### Your assignment
Once the line containing "모든 것을 지원합니다." is found in the entries below, restate it and each following line word for word, stopping after the line containing "확인할 수 있게 합니다.".
── Input data ──
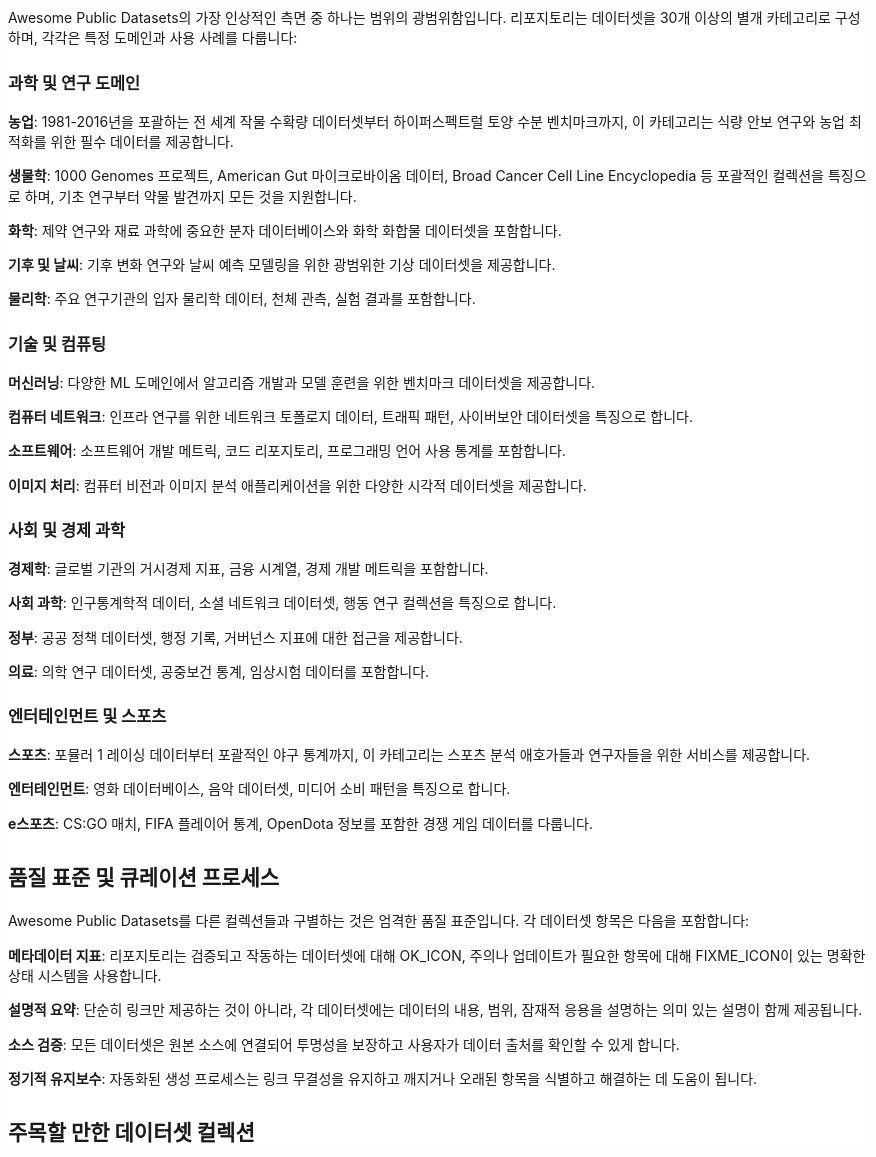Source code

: Awesome Public Datasets의 가장 인상적인 측면 중 하나는 범위의 광범위함입니다. 리포지토리는 데이터셋을 30개 이상의 별개 카테고리로 구성하며, 각각은 특정 도메인과 사용 사례를 다룹니다:

### 과학 및 연구 도메인

**농업**: 1981-2016년을 포괄하는 전 세계 작물 수확량 데이터셋부터 하이퍼스펙트럴 토양 수분 벤치마크까지, 이 카테고리는 식량 안보 연구와 농업 최적화를 위한 필수 데이터를 제공합니다.

**생물학**: 1000 Genomes 프로젝트, American Gut 마이크로바이옴 데이터, Broad Cancer Cell Line Encyclopedia 등 포괄적인 컬렉션을 특징으로 하며, 기초 연구부터 약물 발견까지 모든 것을 지원합니다.

**화학**: 제약 연구와 재료 과학에 중요한 분자 데이터베이스와 화학 화합물 데이터셋을 포함합니다.

**기후 및 날씨**: 기후 변화 연구와 날씨 예측 모델링을 위한 광범위한 기상 데이터셋을 제공합니다.

**물리학**: 주요 연구기관의 입자 물리학 데이터, 천체 관측, 실험 결과를 포함합니다.

### 기술 및 컴퓨팅

**머신러닝**: 다양한 ML 도메인에서 알고리즘 개발과 모델 훈련을 위한 벤치마크 데이터셋을 제공합니다.

**컴퓨터 네트워크**: 인프라 연구를 위한 네트워크 토폴로지 데이터, 트래픽 패턴, 사이버보안 데이터셋을 특징으로 합니다.

**소프트웨어**: 소프트웨어 개발 메트릭, 코드 리포지토리, 프로그래밍 언어 사용 통계를 포함합니다.

**이미지 처리**: 컴퓨터 비전과 이미지 분석 애플리케이션을 위한 다양한 시각적 데이터셋을 제공합니다.

### 사회 및 경제 과학

**경제학**: 글로벌 기관의 거시경제 지표, 금융 시계열, 경제 개발 메트릭을 포함합니다.

**사회 과학**: 인구통계학적 데이터, 소셜 네트워크 데이터셋, 행동 연구 컬렉션을 특징으로 합니다.

**정부**: 공공 정책 데이터셋, 행정 기록, 거버넌스 지표에 대한 접근을 제공합니다.

**의료**: 의학 연구 데이터셋, 공중보건 통계, 임상시험 데이터를 포함합니다.

### 엔터테인먼트 및 스포츠

**스포츠**: 포뮬러 1 레이싱 데이터부터 포괄적인 야구 통계까지, 이 카테고리는 스포츠 분석 애호가들과 연구자들을 위한 서비스를 제공합니다.

**엔터테인먼트**: 영화 데이터베이스, 음악 데이터셋, 미디어 소비 패턴을 특징으로 합니다.

**e스포츠**: CS:GO 매치, FIFA 플레이어 통계, OpenDota 정보를 포함한 경쟁 게임 데이터를 다룹니다.

## 품질 표준 및 큐레이션 프로세스

Awesome Public Datasets를 다른 컬렉션들과 구별하는 것은 엄격한 품질 표준입니다. 각 데이터셋 항목은 다음을 포함합니다:

**메타데이터 지표**: 리포지토리는 검증되고 작동하는 데이터셋에 대해 OK_ICON, 주의나 업데이트가 필요한 항목에 대해 FIXME_ICON이 있는 명확한 상태 시스템을 사용합니다.

**설명적 요약**: 단순히 링크만 제공하는 것이 아니라, 각 데이터셋에는 데이터의 내용, 범위, 잠재적 응용을 설명하는 의미 있는 설명이 함께 제공됩니다.

**소스 검증**: 모든 데이터셋은 원본 소스에 연결되어 투명성을 보장하고 사용자가 데이터 출처를 확인할 수 있게 합니다.

**정기적 유지보수**: 자동화된 생성 프로세스는 링크 무결성을 유지하고 깨지거나 오래된 항목을 식별하고 해결하는 데 도움이 됩니다.

## 주목할 만한 데이터셋 컬렉션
───
### Response for this exercise
**생물학**: 1000 Genomes 프로젝트, American Gut 마이크로바이옴 데이터, Broad Cancer Cell Line Encyclopedia 등 포괄적인 컬렉션을 특징으로 하며, 기초 연구부터 약물 발견까지 모든 것을 지원합니다.

**화학**: 제약 연구와 재료 과학에 중요한 분자 데이터베이스와 화학 화합물 데이터셋을 포함합니다.

**기후 및 날씨**: 기후 변화 연구와 날씨 예측 모델링을 위한 광범위한 기상 데이터셋을 제공합니다.

**물리학**: 주요 연구기관의 입자 물리학 데이터, 천체 관측, 실험 결과를 포함합니다.

### 기술 및 컴퓨팅

**머신러닝**: 다양한 ML 도메인에서 알고리즘 개발과 모델 훈련을 위한 벤치마크 데이터셋을 제공합니다.

**컴퓨터 네트워크**: 인프라 연구를 위한 네트워크 토폴로지 데이터, 트래픽 패턴, 사이버보안 데이터셋을 특징으로 합니다.

**소프트웨어**: 소프트웨어 개발 메트릭, 코드 리포지토리, 프로그래밍 언어 사용 통계를 포함합니다.

**이미지 처리**: 컴퓨터 비전과 이미지 분석 애플리케이션을 위한 다양한 시각적 데이터셋을 제공합니다.

### 사회 및 경제 과학

**경제학**: 글로벌 기관의 거시경제 지표, 금융 시계열, 경제 개발 메트릭을 포함합니다.

**사회 과학**: 인구통계학적 데이터, 소셜 네트워크 데이터셋, 행동 연구 컬렉션을 특징으로 합니다.

**정부**: 공공 정책 데이터셋, 행정 기록, 거버넌스 지표에 대한 접근을 제공합니다.

**의료**: 의학 연구 데이터셋, 공중보건 통계, 임상시험 데이터를 포함합니다.

### 엔터테인먼트 및 스포츠

**스포츠**: 포뮬러 1 레이싱 데이터부터 포괄적인 야구 통계까지, 이 카테고리는 스포츠 분석 애호가들과 연구자들을 위한 서비스를 제공합니다.

**엔터테인먼트**: 영화 데이터베이스, 음악 데이터셋, 미디어 소비 패턴을 특징으로 합니다.

**e스포츠**: CS:GO 매치, FIFA 플레이어 통계, OpenDota 정보를 포함한 경쟁 게임 데이터를 다룹니다.

## 품질 표준 및 큐레이션 프로세스

Awesome Public Datasets를 다른 컬렉션들과 구별하는 것은 엄격한 품질 표준입니다. 각 데이터셋 항목은 다음을 포함합니다:

**메타데이터 지표**: 리포지토리는 검증되고 작동하는 데이터셋에 대해 OK_ICON, 주의나 업데이트가 필요한 항목에 대해 FIXME_ICON이 있는 명확한 상태 시스템을 사용합니다.

**설명적 요약**: 단순히 링크만 제공하는 것이 아니라, 각 데이터셋에는 데이터의 내용, 범위, 잠재적 응용을 설명하는 의미 있는 설명이 함께 제공됩니다.

**소스 검증**: 모든 데이터셋은 원본 소스에 연결되어 투명성을 보장하고 사용자가 데이터 출처를 확인할 수 있게 합니다.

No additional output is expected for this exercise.